→ **About this exercise**: Take the entries below and print, exactly, the stretch from the line containing "soap bottle [243,220,274,275]" through the line containing "- fruit [8,369,37,406]", both included.

→ **Data for this task**:
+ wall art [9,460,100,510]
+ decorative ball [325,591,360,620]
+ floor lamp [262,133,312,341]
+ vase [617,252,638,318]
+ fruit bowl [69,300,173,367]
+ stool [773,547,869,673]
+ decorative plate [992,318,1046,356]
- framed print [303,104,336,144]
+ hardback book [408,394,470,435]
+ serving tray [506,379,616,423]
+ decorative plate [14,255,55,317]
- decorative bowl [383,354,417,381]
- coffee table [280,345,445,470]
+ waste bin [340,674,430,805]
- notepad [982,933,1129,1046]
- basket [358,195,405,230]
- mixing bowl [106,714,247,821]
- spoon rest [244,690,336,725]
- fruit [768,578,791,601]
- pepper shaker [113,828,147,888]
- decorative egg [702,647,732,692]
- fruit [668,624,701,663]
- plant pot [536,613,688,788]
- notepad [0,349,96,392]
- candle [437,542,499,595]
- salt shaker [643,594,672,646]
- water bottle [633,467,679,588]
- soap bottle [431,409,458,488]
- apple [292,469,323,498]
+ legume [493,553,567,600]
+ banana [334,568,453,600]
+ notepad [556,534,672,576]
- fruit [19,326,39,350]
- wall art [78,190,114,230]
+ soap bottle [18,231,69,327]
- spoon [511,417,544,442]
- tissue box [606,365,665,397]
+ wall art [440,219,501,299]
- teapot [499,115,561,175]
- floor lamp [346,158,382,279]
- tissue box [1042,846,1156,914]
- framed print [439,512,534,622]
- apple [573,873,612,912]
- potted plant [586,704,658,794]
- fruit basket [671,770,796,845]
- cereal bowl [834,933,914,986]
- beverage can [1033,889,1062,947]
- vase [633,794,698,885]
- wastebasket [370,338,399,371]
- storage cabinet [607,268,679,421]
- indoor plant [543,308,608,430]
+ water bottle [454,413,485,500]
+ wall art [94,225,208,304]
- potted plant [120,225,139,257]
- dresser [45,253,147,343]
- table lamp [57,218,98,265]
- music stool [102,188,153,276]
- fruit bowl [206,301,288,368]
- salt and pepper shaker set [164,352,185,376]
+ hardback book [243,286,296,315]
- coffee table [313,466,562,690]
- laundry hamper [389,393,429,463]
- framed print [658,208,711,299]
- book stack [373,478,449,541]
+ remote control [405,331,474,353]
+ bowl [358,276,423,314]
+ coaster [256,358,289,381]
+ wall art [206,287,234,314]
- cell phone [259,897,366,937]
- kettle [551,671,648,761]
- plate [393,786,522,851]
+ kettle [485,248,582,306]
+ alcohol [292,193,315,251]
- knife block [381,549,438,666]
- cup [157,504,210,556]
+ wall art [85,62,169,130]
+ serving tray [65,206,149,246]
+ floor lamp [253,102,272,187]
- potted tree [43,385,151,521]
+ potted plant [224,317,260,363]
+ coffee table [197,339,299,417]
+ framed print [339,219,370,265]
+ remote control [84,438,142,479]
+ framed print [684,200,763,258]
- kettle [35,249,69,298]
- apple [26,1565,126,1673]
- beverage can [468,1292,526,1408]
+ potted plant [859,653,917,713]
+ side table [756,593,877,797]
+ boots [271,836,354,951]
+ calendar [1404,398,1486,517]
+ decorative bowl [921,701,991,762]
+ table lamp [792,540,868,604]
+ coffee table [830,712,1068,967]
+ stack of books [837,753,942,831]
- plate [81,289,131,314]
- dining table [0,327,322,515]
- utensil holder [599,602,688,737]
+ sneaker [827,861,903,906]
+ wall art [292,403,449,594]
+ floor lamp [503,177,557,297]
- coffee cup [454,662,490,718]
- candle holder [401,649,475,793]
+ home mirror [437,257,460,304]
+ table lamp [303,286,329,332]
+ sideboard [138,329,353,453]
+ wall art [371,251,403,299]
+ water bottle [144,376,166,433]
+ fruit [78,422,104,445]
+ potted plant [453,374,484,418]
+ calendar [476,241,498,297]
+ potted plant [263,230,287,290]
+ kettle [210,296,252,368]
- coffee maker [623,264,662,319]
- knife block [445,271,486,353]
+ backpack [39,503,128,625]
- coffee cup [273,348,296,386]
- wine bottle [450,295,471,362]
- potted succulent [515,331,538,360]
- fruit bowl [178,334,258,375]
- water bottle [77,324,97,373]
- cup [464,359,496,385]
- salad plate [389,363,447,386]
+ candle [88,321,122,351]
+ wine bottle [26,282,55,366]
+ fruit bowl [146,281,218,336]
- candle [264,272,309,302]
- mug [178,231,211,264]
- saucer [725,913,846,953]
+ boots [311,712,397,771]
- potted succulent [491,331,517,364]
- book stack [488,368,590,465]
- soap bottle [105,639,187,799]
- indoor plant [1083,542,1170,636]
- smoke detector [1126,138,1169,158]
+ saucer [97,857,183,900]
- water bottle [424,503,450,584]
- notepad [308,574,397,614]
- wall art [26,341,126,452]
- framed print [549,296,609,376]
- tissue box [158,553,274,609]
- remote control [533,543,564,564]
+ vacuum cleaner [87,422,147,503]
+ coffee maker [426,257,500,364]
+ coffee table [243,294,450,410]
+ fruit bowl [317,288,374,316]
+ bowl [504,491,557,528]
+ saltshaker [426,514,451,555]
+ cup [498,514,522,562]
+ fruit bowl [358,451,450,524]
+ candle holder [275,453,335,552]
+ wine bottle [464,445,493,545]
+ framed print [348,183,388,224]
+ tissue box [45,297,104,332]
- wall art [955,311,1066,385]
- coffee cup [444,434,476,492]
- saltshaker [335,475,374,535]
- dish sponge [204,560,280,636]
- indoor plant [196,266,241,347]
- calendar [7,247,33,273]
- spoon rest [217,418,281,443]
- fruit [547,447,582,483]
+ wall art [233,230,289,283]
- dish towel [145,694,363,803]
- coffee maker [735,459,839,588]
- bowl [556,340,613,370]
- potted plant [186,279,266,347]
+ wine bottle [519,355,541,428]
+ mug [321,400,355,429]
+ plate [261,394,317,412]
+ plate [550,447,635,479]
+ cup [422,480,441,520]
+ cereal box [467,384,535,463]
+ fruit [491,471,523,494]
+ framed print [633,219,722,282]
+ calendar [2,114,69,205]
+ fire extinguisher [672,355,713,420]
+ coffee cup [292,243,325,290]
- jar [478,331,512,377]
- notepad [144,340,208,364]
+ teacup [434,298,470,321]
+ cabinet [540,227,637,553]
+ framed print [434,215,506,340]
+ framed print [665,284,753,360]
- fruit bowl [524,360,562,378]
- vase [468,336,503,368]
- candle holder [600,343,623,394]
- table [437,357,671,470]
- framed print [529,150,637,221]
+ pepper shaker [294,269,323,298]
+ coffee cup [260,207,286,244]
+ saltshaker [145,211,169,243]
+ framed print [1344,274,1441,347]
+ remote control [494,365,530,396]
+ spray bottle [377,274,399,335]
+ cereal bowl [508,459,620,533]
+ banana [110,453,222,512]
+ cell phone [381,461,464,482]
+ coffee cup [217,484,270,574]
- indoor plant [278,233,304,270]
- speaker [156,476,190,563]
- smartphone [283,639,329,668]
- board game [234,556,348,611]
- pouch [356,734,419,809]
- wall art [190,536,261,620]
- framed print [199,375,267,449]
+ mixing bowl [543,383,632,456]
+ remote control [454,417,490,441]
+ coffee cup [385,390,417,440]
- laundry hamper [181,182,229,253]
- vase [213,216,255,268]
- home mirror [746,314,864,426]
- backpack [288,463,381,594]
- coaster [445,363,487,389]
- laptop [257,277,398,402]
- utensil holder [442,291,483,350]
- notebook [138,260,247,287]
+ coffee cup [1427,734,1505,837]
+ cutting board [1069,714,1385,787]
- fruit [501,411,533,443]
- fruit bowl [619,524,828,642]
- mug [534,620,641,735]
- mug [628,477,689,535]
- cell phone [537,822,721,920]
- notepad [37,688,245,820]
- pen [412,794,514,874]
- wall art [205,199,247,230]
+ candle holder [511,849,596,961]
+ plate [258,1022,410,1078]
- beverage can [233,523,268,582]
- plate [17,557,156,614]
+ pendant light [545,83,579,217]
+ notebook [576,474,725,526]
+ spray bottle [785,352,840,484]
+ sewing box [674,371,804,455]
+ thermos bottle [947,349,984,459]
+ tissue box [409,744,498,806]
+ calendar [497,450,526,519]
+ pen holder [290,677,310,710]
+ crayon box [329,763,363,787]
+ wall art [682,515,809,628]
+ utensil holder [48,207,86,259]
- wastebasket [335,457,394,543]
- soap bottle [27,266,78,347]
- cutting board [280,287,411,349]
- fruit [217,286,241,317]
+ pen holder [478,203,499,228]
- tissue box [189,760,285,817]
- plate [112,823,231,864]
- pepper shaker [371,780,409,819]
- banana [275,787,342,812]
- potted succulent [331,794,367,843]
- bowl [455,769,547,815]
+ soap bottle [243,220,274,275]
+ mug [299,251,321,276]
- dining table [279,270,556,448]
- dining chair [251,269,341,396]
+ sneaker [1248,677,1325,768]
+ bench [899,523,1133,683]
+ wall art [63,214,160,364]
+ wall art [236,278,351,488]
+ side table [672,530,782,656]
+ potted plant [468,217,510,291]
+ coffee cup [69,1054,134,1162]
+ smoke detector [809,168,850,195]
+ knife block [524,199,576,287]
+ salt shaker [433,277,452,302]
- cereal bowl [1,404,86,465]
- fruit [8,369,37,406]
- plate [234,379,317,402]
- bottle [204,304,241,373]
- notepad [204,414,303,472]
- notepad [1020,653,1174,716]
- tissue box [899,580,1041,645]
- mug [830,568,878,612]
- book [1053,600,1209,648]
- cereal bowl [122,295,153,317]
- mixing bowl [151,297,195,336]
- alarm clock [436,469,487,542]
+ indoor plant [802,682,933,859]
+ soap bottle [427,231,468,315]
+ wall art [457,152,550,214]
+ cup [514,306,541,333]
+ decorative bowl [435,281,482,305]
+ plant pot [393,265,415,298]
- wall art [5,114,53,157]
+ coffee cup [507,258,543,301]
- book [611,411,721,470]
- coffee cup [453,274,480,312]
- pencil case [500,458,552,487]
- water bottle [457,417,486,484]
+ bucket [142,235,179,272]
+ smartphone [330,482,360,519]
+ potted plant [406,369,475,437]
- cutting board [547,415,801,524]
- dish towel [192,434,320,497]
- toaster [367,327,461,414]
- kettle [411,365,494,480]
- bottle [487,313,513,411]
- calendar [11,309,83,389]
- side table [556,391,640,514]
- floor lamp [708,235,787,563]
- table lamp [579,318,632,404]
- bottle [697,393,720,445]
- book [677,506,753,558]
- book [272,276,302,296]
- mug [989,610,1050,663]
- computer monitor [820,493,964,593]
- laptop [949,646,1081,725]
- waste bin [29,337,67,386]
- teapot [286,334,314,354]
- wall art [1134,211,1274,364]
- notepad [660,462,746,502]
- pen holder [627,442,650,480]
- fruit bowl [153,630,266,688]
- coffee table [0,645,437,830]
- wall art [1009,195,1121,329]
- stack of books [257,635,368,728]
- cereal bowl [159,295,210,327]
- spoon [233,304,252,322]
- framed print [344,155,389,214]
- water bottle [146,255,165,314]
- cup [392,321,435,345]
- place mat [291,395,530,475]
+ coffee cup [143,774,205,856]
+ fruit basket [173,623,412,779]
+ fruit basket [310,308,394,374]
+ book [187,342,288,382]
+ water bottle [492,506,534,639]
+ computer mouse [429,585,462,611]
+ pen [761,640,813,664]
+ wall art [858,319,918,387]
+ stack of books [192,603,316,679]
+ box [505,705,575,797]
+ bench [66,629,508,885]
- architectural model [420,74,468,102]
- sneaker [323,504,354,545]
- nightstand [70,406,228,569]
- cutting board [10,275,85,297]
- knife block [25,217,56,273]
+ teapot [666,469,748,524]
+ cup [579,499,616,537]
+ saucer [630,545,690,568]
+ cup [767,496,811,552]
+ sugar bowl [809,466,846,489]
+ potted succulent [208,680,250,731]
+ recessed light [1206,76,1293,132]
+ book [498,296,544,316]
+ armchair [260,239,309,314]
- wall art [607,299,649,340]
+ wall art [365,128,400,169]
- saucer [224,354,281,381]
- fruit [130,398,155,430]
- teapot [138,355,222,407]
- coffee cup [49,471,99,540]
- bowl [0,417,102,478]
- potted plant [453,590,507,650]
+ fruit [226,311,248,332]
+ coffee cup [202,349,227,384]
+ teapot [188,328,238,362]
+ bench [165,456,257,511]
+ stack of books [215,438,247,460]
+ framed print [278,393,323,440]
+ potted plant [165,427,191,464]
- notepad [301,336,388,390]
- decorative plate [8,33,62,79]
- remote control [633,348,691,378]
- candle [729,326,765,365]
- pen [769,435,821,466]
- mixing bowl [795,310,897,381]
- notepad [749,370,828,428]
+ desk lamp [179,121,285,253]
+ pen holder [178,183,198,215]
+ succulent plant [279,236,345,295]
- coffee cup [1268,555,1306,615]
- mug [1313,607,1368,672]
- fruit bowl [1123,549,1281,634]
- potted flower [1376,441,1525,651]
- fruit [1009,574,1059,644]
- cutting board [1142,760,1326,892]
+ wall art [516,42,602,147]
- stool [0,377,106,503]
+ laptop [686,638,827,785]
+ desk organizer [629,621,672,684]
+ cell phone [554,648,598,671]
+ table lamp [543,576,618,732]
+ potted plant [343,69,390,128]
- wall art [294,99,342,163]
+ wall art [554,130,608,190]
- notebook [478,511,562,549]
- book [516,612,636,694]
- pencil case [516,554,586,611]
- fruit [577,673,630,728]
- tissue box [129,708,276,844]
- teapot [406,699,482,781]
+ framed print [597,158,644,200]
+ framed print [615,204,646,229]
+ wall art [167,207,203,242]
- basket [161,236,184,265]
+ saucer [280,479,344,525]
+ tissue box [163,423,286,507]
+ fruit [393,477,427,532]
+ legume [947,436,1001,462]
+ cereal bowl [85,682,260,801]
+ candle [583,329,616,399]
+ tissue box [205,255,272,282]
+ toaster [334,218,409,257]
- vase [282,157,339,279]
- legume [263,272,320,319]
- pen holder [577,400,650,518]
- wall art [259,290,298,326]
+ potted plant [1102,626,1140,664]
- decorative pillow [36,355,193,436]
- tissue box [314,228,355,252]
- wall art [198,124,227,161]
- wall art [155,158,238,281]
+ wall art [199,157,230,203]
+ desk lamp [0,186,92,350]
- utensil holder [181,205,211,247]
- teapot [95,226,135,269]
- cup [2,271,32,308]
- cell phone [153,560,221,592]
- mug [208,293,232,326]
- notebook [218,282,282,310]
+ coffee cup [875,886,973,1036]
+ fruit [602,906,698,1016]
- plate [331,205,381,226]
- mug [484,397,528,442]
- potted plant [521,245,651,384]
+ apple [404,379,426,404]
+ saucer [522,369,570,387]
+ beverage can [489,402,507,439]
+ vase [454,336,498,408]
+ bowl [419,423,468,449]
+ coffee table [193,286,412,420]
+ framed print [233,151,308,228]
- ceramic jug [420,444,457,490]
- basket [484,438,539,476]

→ **Exercise output**:
+ soap bottle [243,220,274,275]
+ mug [299,251,321,276]
- dining table [279,270,556,448]
- dining chair [251,269,341,396]
+ sneaker [1248,677,1325,768]
+ bench [899,523,1133,683]
+ wall art [63,214,160,364]
+ wall art [236,278,351,488]
+ side table [672,530,782,656]
+ potted plant [468,217,510,291]
+ coffee cup [69,1054,134,1162]
+ smoke detector [809,168,850,195]
+ knife block [524,199,576,287]
+ salt shaker [433,277,452,302]
- cereal bowl [1,404,86,465]
- fruit [8,369,37,406]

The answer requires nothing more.